● What is needed
Reply with one number, the count of lines below that contain the string "Rendered".

*** Block opens ***

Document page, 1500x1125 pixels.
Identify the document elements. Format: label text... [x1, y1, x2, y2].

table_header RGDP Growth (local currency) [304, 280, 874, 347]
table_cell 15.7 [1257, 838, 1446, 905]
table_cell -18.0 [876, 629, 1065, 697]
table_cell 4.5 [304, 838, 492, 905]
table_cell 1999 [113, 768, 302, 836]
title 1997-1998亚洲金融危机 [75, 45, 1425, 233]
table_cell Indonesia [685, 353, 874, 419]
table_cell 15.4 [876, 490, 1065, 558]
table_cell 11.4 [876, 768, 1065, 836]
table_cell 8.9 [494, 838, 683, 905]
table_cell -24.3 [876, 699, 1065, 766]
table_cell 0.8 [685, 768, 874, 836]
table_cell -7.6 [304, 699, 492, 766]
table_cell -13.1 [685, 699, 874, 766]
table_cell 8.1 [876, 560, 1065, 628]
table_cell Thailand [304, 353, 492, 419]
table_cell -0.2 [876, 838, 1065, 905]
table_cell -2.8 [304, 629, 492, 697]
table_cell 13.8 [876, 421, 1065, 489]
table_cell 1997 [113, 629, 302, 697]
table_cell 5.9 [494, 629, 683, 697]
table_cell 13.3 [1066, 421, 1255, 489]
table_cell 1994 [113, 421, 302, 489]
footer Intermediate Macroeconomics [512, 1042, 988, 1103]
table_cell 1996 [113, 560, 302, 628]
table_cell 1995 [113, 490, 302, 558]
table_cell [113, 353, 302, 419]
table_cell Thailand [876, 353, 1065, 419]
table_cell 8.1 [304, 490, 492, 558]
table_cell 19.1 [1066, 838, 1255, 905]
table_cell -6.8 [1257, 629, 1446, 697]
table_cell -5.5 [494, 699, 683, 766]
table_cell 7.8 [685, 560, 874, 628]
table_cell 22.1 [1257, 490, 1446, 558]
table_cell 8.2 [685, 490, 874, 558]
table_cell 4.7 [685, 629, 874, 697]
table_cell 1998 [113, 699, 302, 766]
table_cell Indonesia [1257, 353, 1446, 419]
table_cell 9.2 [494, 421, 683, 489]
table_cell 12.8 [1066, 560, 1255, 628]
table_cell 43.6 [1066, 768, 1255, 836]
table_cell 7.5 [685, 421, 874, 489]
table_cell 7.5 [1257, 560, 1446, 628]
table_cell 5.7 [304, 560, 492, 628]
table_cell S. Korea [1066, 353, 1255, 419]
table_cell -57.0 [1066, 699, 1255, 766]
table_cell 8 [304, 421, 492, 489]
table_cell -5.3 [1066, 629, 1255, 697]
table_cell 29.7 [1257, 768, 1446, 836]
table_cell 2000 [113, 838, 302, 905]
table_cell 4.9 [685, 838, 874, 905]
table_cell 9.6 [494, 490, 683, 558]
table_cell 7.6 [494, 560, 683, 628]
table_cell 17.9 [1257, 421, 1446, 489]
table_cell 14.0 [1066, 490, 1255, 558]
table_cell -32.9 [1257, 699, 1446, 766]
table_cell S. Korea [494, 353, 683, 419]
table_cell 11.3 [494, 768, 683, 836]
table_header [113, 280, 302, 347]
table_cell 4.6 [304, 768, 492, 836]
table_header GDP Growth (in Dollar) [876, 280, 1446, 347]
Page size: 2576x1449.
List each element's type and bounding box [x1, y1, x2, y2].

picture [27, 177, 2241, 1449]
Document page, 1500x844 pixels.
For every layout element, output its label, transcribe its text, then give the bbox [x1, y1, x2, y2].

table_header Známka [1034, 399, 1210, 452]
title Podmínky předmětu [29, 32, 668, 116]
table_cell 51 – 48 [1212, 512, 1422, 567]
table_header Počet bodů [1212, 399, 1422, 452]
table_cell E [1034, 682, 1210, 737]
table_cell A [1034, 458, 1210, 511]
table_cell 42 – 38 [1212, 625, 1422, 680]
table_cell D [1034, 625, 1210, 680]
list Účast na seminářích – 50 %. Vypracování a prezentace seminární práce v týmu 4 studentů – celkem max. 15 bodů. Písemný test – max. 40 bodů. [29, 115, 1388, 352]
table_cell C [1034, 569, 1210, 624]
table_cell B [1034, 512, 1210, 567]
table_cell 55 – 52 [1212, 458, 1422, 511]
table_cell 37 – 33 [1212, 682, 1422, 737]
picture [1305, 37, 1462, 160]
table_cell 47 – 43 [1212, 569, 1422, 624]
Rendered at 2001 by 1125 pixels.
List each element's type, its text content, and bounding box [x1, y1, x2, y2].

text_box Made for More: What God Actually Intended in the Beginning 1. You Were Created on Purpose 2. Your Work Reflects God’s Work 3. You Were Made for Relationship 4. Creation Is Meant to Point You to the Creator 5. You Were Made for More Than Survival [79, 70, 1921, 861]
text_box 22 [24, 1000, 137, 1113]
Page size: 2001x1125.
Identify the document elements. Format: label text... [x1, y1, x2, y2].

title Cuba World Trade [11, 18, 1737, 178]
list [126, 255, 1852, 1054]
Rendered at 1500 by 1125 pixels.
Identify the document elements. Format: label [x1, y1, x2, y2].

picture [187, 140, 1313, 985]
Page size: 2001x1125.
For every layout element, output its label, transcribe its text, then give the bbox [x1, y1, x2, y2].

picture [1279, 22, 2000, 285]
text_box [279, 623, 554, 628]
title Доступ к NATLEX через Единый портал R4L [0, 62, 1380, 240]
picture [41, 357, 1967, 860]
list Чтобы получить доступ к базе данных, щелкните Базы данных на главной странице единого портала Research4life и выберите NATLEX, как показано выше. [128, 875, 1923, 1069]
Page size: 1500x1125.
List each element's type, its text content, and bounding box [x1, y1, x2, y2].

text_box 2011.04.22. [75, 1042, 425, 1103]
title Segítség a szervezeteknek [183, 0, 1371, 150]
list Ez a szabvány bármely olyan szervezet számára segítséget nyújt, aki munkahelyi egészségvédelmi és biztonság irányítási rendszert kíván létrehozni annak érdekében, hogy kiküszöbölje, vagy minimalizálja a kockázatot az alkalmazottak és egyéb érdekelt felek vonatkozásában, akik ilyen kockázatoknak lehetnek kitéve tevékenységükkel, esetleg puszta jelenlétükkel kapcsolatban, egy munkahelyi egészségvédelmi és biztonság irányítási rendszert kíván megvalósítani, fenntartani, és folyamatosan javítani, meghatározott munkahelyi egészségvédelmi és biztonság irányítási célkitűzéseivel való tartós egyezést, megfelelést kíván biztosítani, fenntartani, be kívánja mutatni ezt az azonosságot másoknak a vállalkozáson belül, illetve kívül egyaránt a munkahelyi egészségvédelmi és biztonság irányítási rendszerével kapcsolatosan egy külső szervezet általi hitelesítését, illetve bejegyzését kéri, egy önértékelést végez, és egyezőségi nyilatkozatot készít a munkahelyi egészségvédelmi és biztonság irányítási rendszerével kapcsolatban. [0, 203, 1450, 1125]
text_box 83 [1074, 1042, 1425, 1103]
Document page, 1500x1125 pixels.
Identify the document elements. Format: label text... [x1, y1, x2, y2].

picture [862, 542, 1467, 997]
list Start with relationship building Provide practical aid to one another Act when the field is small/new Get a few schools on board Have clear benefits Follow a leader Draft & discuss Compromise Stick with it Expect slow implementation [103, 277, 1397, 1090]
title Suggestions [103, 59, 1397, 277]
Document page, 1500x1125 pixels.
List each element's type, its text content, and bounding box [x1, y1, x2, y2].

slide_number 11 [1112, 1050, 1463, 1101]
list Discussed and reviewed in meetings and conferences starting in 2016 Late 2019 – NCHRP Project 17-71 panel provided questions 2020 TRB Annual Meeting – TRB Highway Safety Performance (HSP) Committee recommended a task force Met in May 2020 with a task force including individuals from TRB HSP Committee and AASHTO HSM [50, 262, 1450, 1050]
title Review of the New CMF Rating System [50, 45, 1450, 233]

*** Block closes ***

● Answer to this task
2